**ASSIGNMENT A**
In the text on ESG investing in emerging markets below, turn the paragraph beginning "In essence, Chinese firms" into a short list that keeps its main facts.

**TEXT**
--------------------------------------------------

The dilemma is particularly pronounced for passive investors who use the few exchange-traded funds (ETFs) available on the market. In a recent report, Morningstar analysed the relative weightings of emerging market countries in MSCI’s ESG-themed indices the ETFs use.

The report found that the more strict the ESG rules a manager wants to follow, the bigger the deviations from country weightings in broad emerging market indices.

In particular, the strictest socially-responsible investing (SRI) indices severely underweight China, while overweighting India, South Korea and Taiwan.

China’s low ESG scores

China lags behind other markets on the ESG landscape for several reasons, according to Monika Dutt, the report author, who quotes a research paper by ESG researcher Sustainalytics.

In essence, Chinese firms, on average, receive the lowest environmental scores among all emerging market companies. Inadequate labour standards, which result in more frequent on-the-job accidents, bring down the country’s rating on the social scores. Poor financial disclosures, the opaque business environment, and a large proportion of state-owned enterprises are behind a low average score on corporate governance factors.

Doing cross-border business with countries in which ESG practices are broadly adopted tends to improve companies’ ESG scores. India’s IT companies, which derive much revenue from Europe and the US, adhere to western ESG norms, thereby boosting their country’s weighting in ESG indices.

--------------------------------------------------

**DATASET EXTRACT**
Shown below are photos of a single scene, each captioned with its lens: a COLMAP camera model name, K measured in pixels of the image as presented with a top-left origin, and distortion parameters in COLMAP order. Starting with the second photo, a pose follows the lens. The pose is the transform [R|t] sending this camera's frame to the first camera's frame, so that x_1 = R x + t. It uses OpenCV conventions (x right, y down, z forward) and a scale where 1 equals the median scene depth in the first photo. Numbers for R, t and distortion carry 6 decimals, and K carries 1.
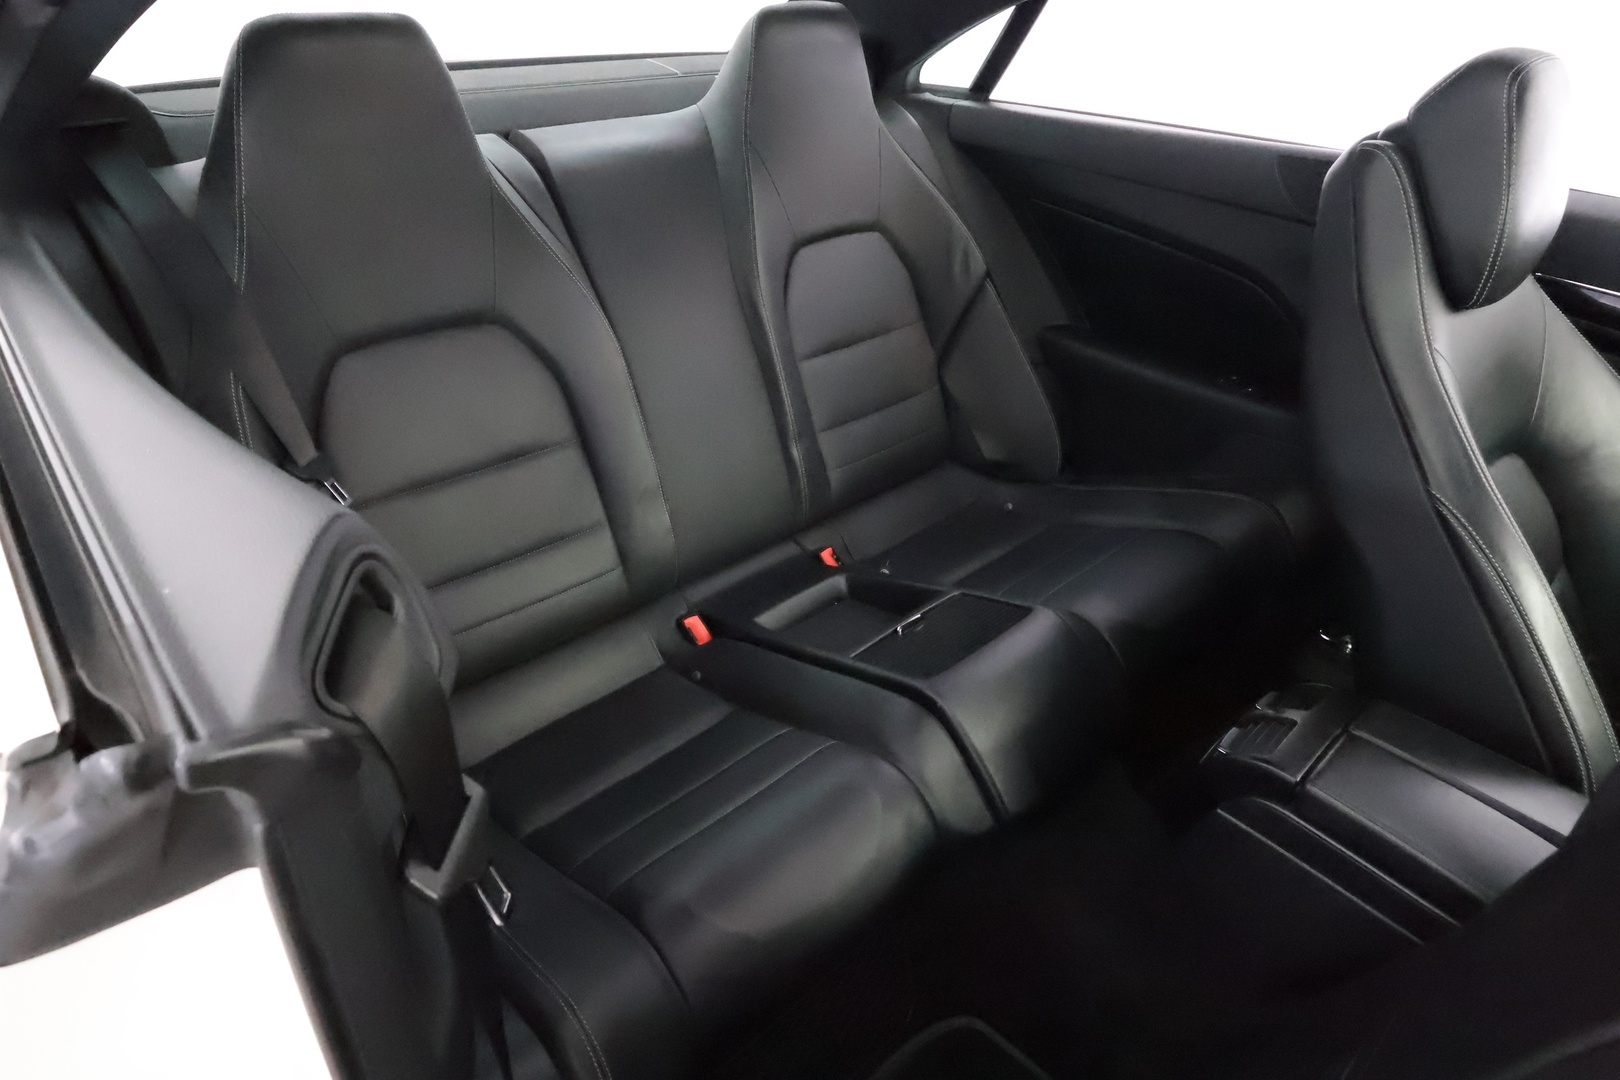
lens RADIAL K [[949.2, 0, 810.0], [0, 949.2, 540.0], [0, 0, 1]] dist [-0.001299, -0.000209]
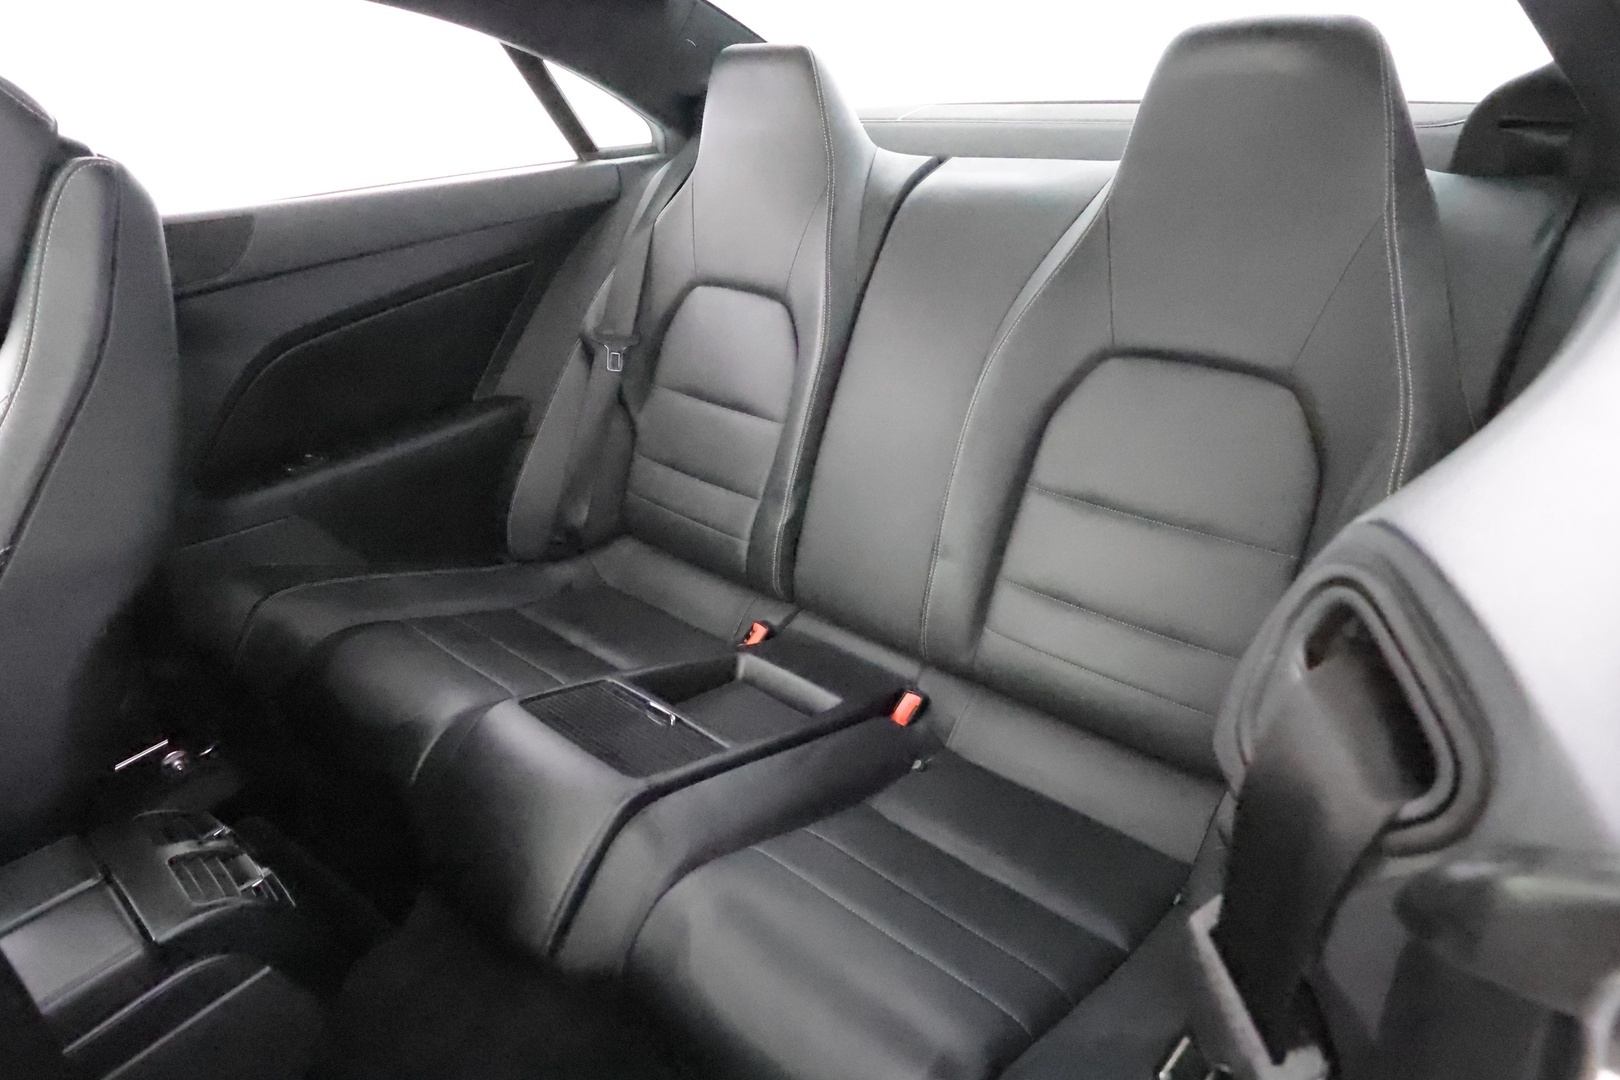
lens RADIAL K [[949.2, 0, 810.0], [0, 949.2, 540.0], [0, 0, 1]] dist [-0.001299, -0.000209]
pose [[0.085330, 0.453290, -0.887270, 0.640811], [-0.453467, 0.810609, 0.370514, -0.341755], [0.887179, 0.370732, 0.274721, 0.614052]]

--------------------------------------------------

**ASSIGNMENT B**
Reproduce the rows above word for word, omitting the pictures.

**FINAL ANSWER A**
- Environmental: Chinese firms average the lowest environmental scores among emerging market companies.
- Social: inadequate labor standards lead to more frequent on-the-job accidents, lowering social scores.
- Governance: poor financial disclosures, an opaque business environment and a large share of state-owned enterprises result in a low average governance score.

**FINAL ANSWER B**
Shown below are photos of a single scene, each captioned with its lens: a COLMAP camera model name, K measured in pixels of the image as presented with a top-left origin, and distortion parameters in COLMAP order. Starting with the second photo, a pose follows the lens. The pose is the transform [R|t] sending this camera's frame to the first camera's frame, so that x_1 = R x + t. It uses OpenCV conventions (x right, y down, z forward) and a scale where 1 equals the median scene depth in the first photo. Numbers for R, t and distortion carry 6 decimals, and K carries 1.
lens RADIAL K [[949.2, 0, 810.0], [0, 949.2, 540.0], [0, 0, 1]] dist [-0.001299, -0.000209]
lens RADIAL K [[949.2, 0, 810.0], [0, 949.2, 540.0], [0, 0, 1]] dist [-0.001299, -0.000209]
pose [[0.085330, 0.453290, -0.887270, 0.640811], [-0.453467, 0.810609, 0.370514, -0.341755], [0.887179, 0.370732, 0.274721, 0.614052]]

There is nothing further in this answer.